**DATA EXTRACT**
=== Begin Enclosure ===

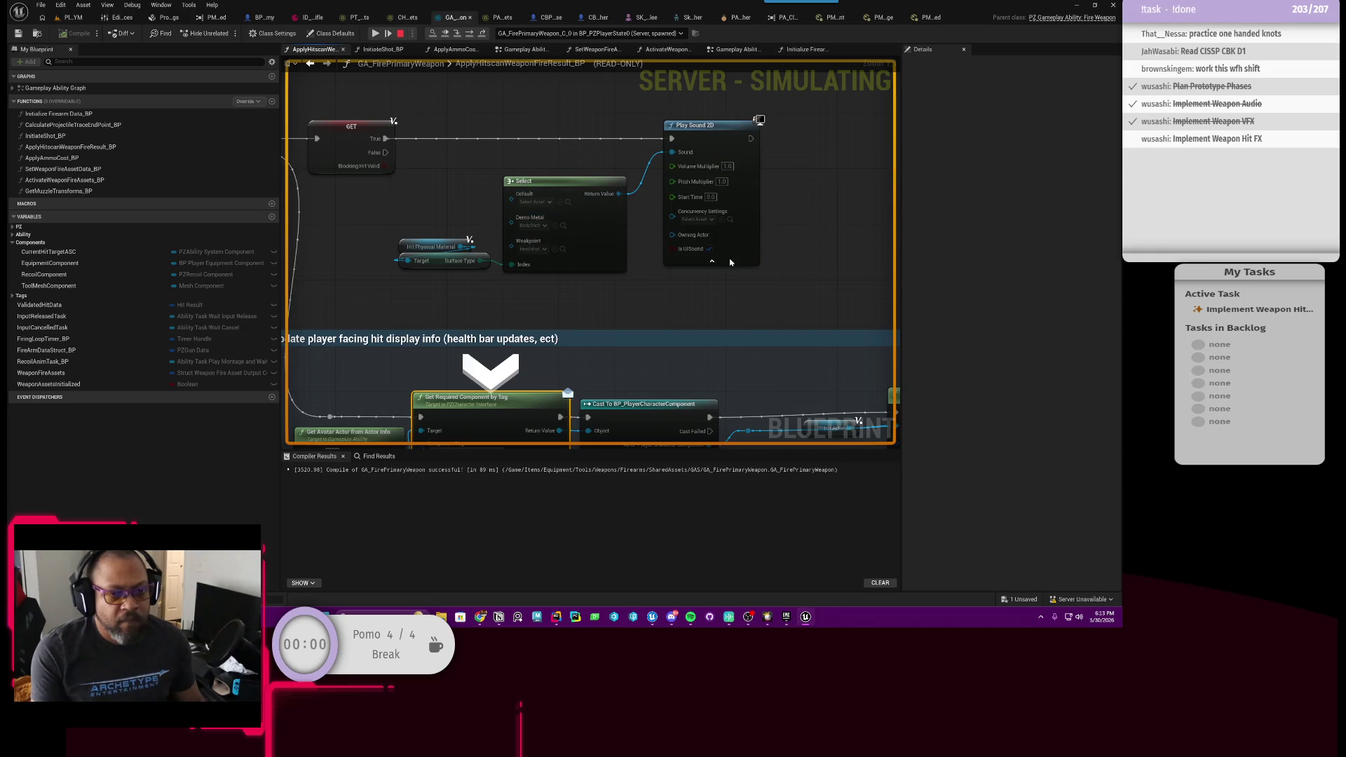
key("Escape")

=== End Enclosure ===
=== Begin Enclosure ===

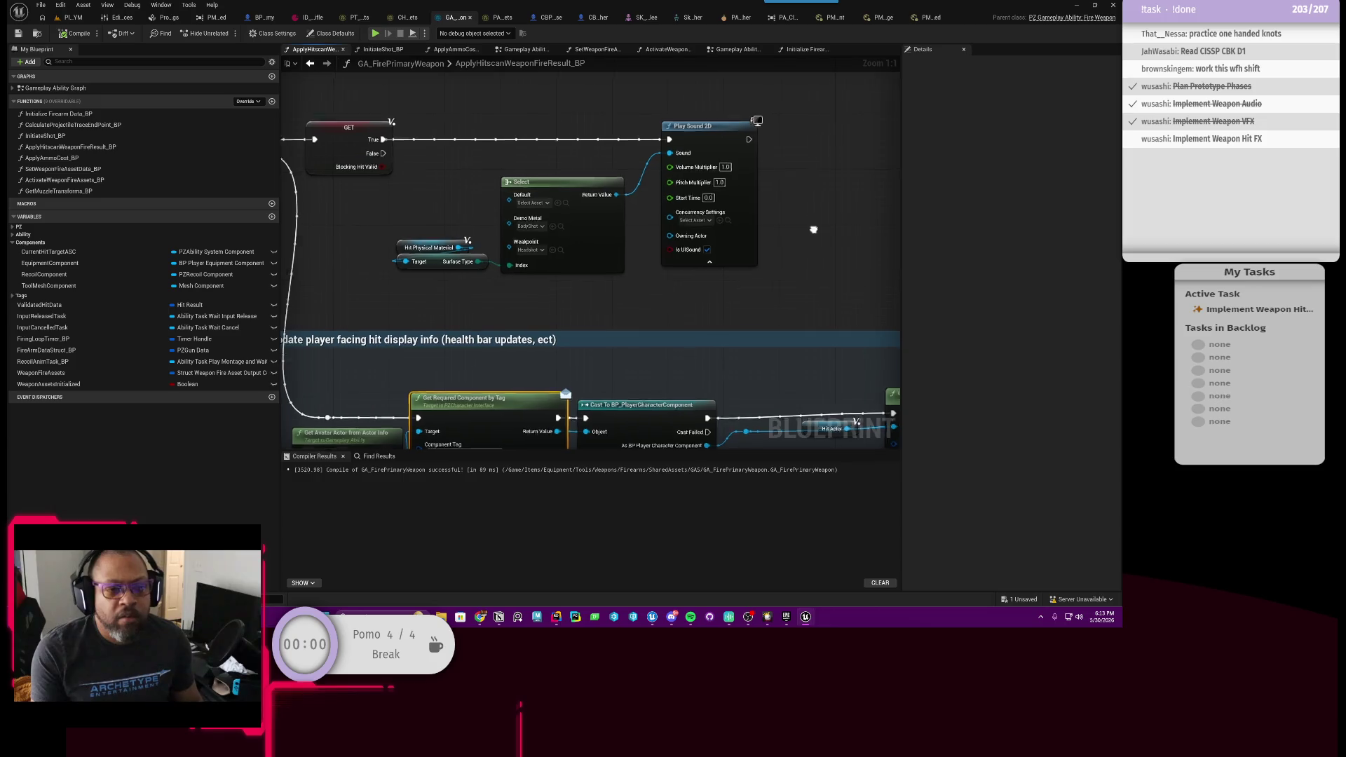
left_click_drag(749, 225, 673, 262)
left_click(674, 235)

=== End Enclosure ===
=== Begin Enclosure ===

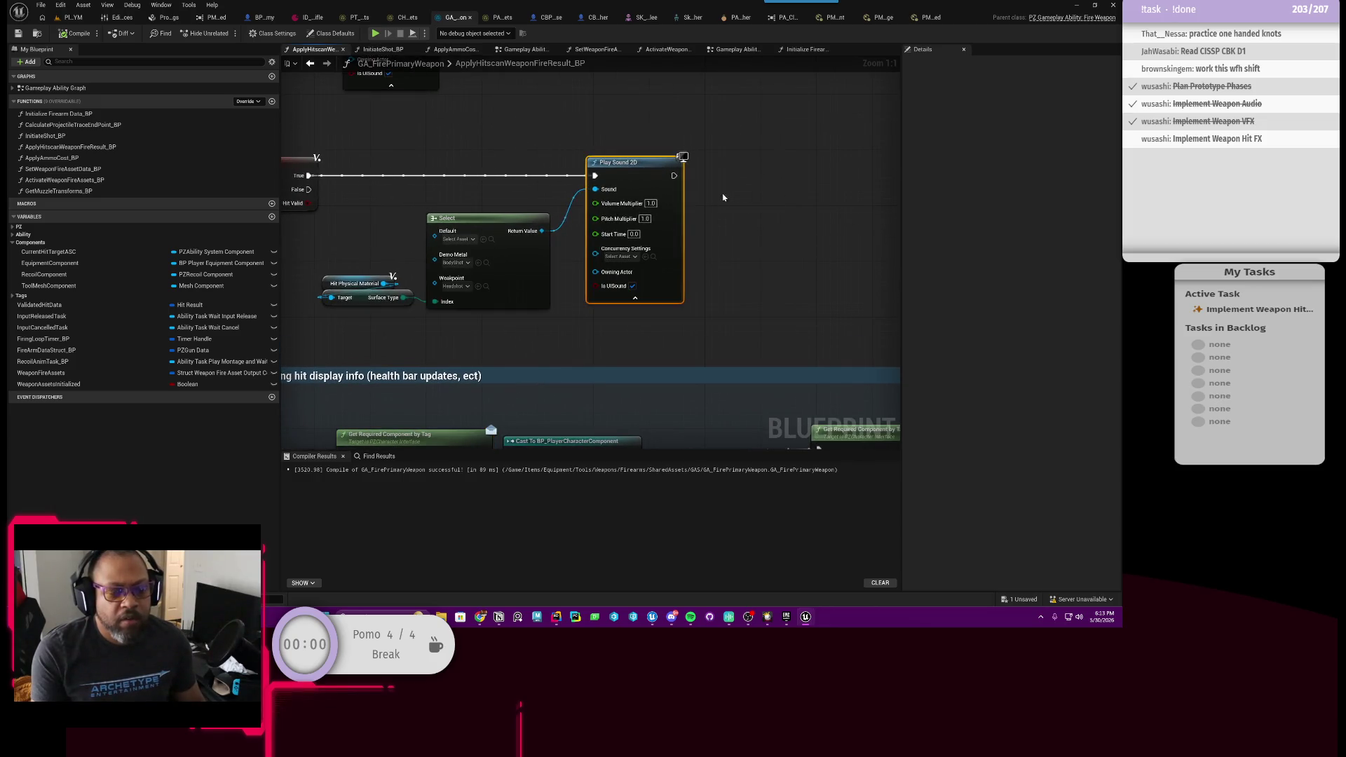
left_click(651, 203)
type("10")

=== End Enclosure ===

**TASK STATEMENT**
From the records above, retype only the lines starting at the line that contains "left_click_drag(749, 225, 673, 262)" and ending at the line that contains "left_click(674, 235)", both included.

**ANSWER**
left_click_drag(749, 225, 673, 262)
left_click(674, 235)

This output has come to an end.